• -
  • irishtimes.com - Posted: October 31, 2008 @ 12:29 pm

    Compulsory smut replaces compulsory Irish

    Deaglán de Bréadún

    The furore over Russell Brand and Jonathan Ross and their sicko phone calls to venerable actor Andrew Sachs had a very positive side-effect in that it swept the recession aside for a few days as the main news item in the British media. Irish outlets seemed reluctant to take up the story: London is no longer the centre of our cultural universe and I guess that’s a good thing.

    But there are resonances here at home. Podge and Rodge are not cruel in the way that Ross and Brand were but their toilet humour is deeply distasteful to many viewers (others seem to like it.) Gerry Ryan is a very talented broadcaster but has a tendency towards crudity that puts a lot of people off listening to  him (although maybe it attracts others.)

    I don’t think the generation now in its 20s and early 30s has any awareness of how repressive this society was in the past. Back in the 1960s and even later, censorship was a major issue in Irish culture. It wasn’t just legal censorship, whereby books were banned and films either outlawed or cut by the State, there was an overall air of stuffiness which was quite oppressive.

    Some of us railed against it, protested, objected, spoke out. You had to go to the authoritarian Northern Ireland statelet to see films or read magazines that would be considered very innocuous by today’s standards. On my first trip to England as a student to do summer work, I immediately purchased John McGahern’s novel The Dark  which had been banned in Ireland, apparently because of a scene where the young hero excites himself as he gazes on a lingerie ad, in the Irish Independent no less.

    A good deal of emotional and political energy went into opposing the prevailing censorship. Film critic Ciarán Carty, then with the Sunday Indo, now writing for the Tribune, broke many a lance in the struggle.

    It may be hard to believe that, even in the late ’60s, a song called Walk On By was banned from the radio because it referred to an adulterous love affair: “I love you but we’re strangers when we meet” . Another number, Manfred Mann’s Do-Wah Diddy-Diddy was banned because “diddy” was a slang word for breast in this country.

    It’s different nowadays. Anything goes. In the race for ratings, TV channels in different countries are seeking to out-smut one another. Friday night is hide-behind-the-sofa night.

    It wasn’t meant to be this way. The lifting of censorship was meant to facilitate artists and writers in the sensitive depiction of human relations in their work but instead what we have is an endless stream of dirty jokes and near-obscenity aimed at perpetual adolescents. Is this the kind of society Pearse and Connolly gave their lives to create? Is this what Thomas Davis had in mind for us? Was this Henry Grattan’s dream for an independent Ireland?

    What’s curious about it is that the authorities – or at least the controllers of TV and radio stations – are inflicting this on the public.
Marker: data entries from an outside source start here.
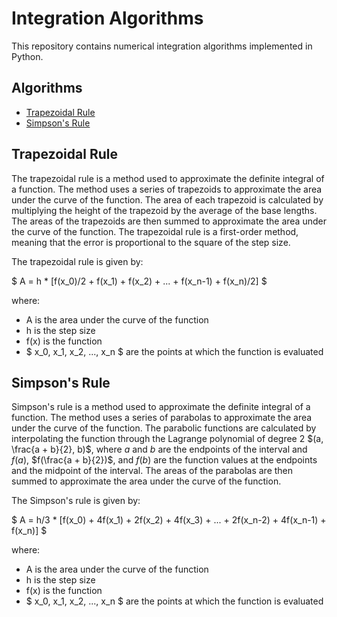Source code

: # Integration Algorithms
This repository contains numerical integration algorithms implemented in Python.

## Algorithms
* [Trapezoidal Rule](#trapezoidal-rule)
* [Simpson's Rule](#simpsons-rule)

## Trapezoidal Rule
The trapezoidal rule is a method used to approximate the definite integral of a function. The method uses a series of trapezoids to approximate the area under the curve of the function. The area of each trapezoid is calculated by multiplying the height of the trapezoid by the average of the base lengths. The areas of the trapezoids are then summed to approximate the area under the curve of the function. The trapezoidal rule is a first-order method, meaning that the error is proportional to the square of the step size.

The trapezoidal rule is given by:

$ A = h * [f(x_0)/2 + f(x_1) + f(x_2) + ... + f(x_n-1) + f(x_n)/2] $

where: 
* A is the area under the curve of the function
* h is the step size
* f(x) is the function
* $ x_0, x_1, x_2, ..., x_n $ are the points at which the function is evaluated

## Simpson's Rule
Simpson's rule is a method used to approximate the definite integral of a function. The method uses a series of parabolas to approximate the area under the curve of the function. The parabolic functions are calculated by interpolating the function through the Lagrange polynomial of degree 2 $(a, \frac{a + b}{2}, b)$, where $a$ and $b$ are the endpoints of the interval and $f(a)$, $f(\frac{a + b}{2})$, and $f(b)$ are the function values at the endpoints and the midpoint of the interval. The areas of the parabolas are then summed to approximate the area under the curve of the function.

The Simpson's rule is given by:

$ A = h/3 * [f(x_0) + 4f(x_1) + 2f(x_2) + 4f(x_3) + ... + 2f(x_n-2) + 4f(x_n-1) + f(x_n)] $

where:
* A is the area under the curve of the function
* h is the step size
* f(x) is the function
* $ x_0, x_1, x_2, ..., x_n $ are the points at which the function is evaluated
It’s the world turned upside down. In the past the people sought to liberate themselves from authoritarian rule; now it’s the rulers who are seeking to ‘liberate’ the people from their traditional sense of good taste and standards of decency. Compulsory Irish has been replaced by compulsory smut.

    Political debate, on the other hand, is still pretty well restricted. Not so much in an overt way but quietly, almost imperceptibly. The two-party system, whether here or in Britain, dominates the airwaves and, much of the time, the choice of opinions ranges from Tweedledum to Tweedledee although, every so often, a dissident is trotted out to show that the system is really very liberal.

    It’s good that Jonathan Ross is going to suffer some pain in his pocket because of what he did. But the guy is earning so much, it won’t make much difference in the end. As the recession deepens, the massive amounts of money prominent broadcasters people are getting will come more and more into focus. Why should the public be legally obliged to pay a licence fee to subsidise these people?  There’s a question for the Inspector when s/he comes knocking on your door.